GLOBAL - The real estate industry still has "a long way to go" to catch up the rest of business in its approach to customers, according to Howard Morgan, managing director of real estate customer service consultants RealService.
In an article that forms part of the digital supplement on risk management that accompanies the November/December print edition of IP Real Estate, Morgan noted the findings of the UK Occupier Satisfaction Survey 2010, published recently by Property Industry Alliance and CoreNet Global UK, which reveals that occupiers rate their level of satisfaction at below 50%.
He said: "Just imagine the outcry if our big supermarkets offered such poor service. A simple way for investment managers to boost retention is to develop direct relationships with their occupiers.
"Our research shows occupiers aspire to have a similar quality of relationship with an investor-owner as they would with a listed property company.
"Occupiers are too often frustrated by the use of intermediaries such as property managers, who often do not have clear delegated authority to make decisions and represent the client effectively."
Morgan suggested landlords and investment managers should maximise retention by assessing the risk profile of every occupier ahead of lease break or expiry, identifying those that are most at risk of defection before it is too late.

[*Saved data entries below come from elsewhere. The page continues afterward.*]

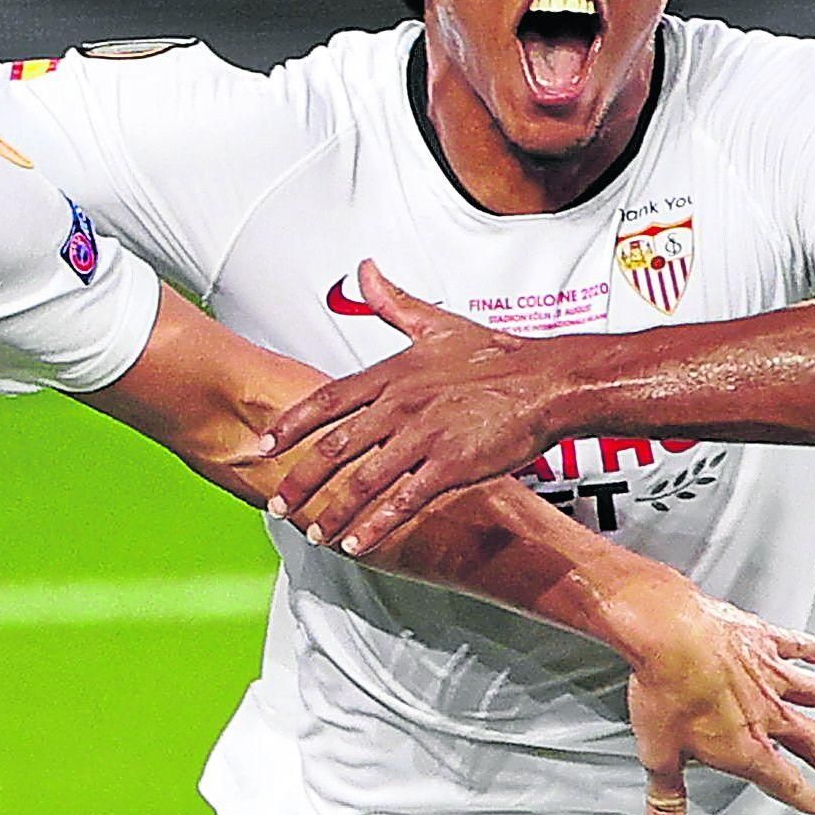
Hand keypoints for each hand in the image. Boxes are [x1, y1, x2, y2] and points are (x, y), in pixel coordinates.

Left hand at [264, 262, 574, 553]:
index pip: (326, 400)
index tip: (263, 446)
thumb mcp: (437, 323)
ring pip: (363, 481)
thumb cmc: (498, 354)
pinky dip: (376, 526)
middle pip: (334, 448)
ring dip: (333, 511)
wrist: (551, 381)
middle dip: (301, 480)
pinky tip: (357, 544)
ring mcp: (424, 436)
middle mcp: (399, 405)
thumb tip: (365, 270)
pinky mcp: (452, 465)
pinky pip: (403, 501)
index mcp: (392, 375)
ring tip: (313, 533)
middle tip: (277, 504)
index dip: (291, 426)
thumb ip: (393, 303)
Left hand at [618, 590, 814, 814]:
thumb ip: (667, 800)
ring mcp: (769, 674)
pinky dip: (808, 649)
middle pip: (808, 741)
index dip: (801, 795)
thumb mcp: (658, 755)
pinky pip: (793, 645)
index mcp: (746, 746)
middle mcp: (767, 712)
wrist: (668, 634)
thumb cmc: (664, 691)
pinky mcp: (762, 639)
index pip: (782, 780)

"We are working with a small but growing group of investment managers who do care how they are perceived by their occupier customers," Morgan said.
"However, we also regularly hear from occupiers of their frustration with invisible landlords and poorly directed asset managers."
David Rendall, European chief executive of Cushman & Wakefield Investors, said: "You need to know the occupier market, what's driving demand. Skilful managers work with the tenant in a proactive way - if you lose your tenant, it's an expensive business.
"The balance of power has shifted in favour of the tenant. The skill is to be able to harness that, to be able to do something positive with it rather than being hit by it."